From Goodfellow et al. (2014), we have the adversarial loss:
$$ \min_G \, \max_D V (D, G) = \mathbb{E}_{x∼p_{data}(x)} \, [\log \, D(x)] + \, \mathbb{E}_{z∼p_z(z)} \, [\log \, (1 − D(G(z)))] \, \text{.} \quad$$
In practice, the expectation is computed as a mean over the minibatch. For example, the discriminator loss is:
$$ \nabla_{\theta_{d}} \frac{1}{m} \sum_{i=1}^{m}\left[\log D\left(\boldsymbol{x}^{(i)}\right)+\log \left(1-D\left(G\left(\boldsymbol{z}^{(i)}\right)\right)\right)\right] $$
My question is: why is the mean used to compute the expectation? Does this imply that $p_{data}$ is uniformly distributed, since every sample must be drawn from $p_{data}$ with equal probability?
The expectation, expressed as an integral, is:
$$ \begin{aligned} V(G, D) &=\int_{\boldsymbol{x}} p_{\text {data }}(\boldsymbol{x}) \log (D(\boldsymbol{x})) d x+\int_{\boldsymbol{z}} p_{\boldsymbol{z}}(\boldsymbol{z}) \log (1-D(g(\boldsymbol{z}))) d z \\ &=\int_{\boldsymbol{x}} p_{\text {data }}(\boldsymbol{x}) \log (D(\boldsymbol{x}))+p_{g}(\boldsymbol{x}) \log (1-D(\boldsymbol{x})) d x \end{aligned} $$
So, how do we go from an integral involving a continuous distribution to summing over discrete probabilities, and further, that all those probabilities are the same?

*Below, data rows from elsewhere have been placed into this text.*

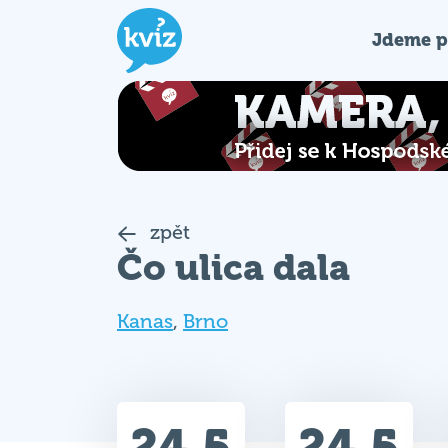
Jdeme p
zpět
Čo ulica dala
Kanas
,
Brno
24.5
24.5
Celkem bodů
Max. bodů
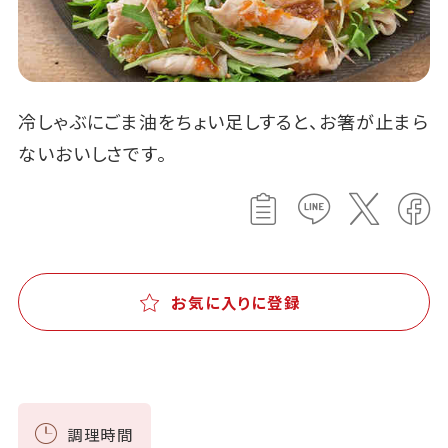
冷しゃぶにごま油をちょい足しすると、お箸が止まら
ないおいしさです。
お気に入りに登録
調理時間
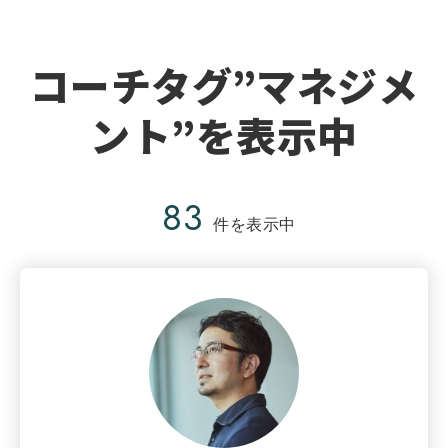
コーチタグ”マネジメ
ント”を表示中
83
件を表示中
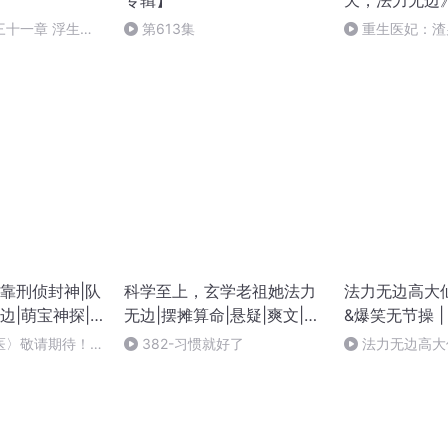
专辑】
天，法力无边
三十一章 浮生千
第613集
重生医妃：渣
灯明
边狂妃，复仇医妃
靠刑侦封神|队
科学至上，玄学老祖她法力
法力无边高大仙
边|萌宝神探|
无边|摆摊算命|悬疑|爽文|大
&爆笑无节操 | 
转
女主|无cp
| 多人有声剧
医〉敬请期待！
382-习惯就好了
法力无边高大仙
医》正在热播快去
劫尽（老宝玉新
锋》）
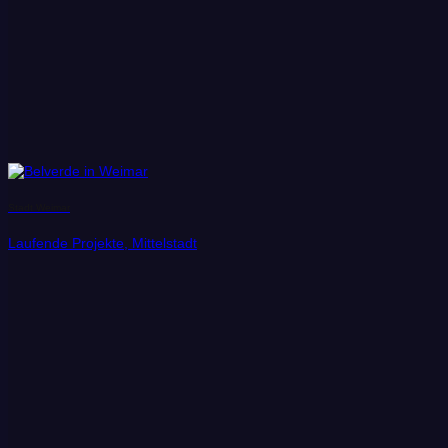
Stadt Weimar
Laufende Projekte, Mittelstadt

The best I could find from other StackExchange posts is that the mean is just an approximation, but I'd really like a more rigorous explanation.
This question isn't exclusive to GANs, but is applicable to any loss function that is expressed mathematically as an expectation over some sampled distribution, which is not implemented directly via the integral form.
(All equations are from the Goodfellow paper.)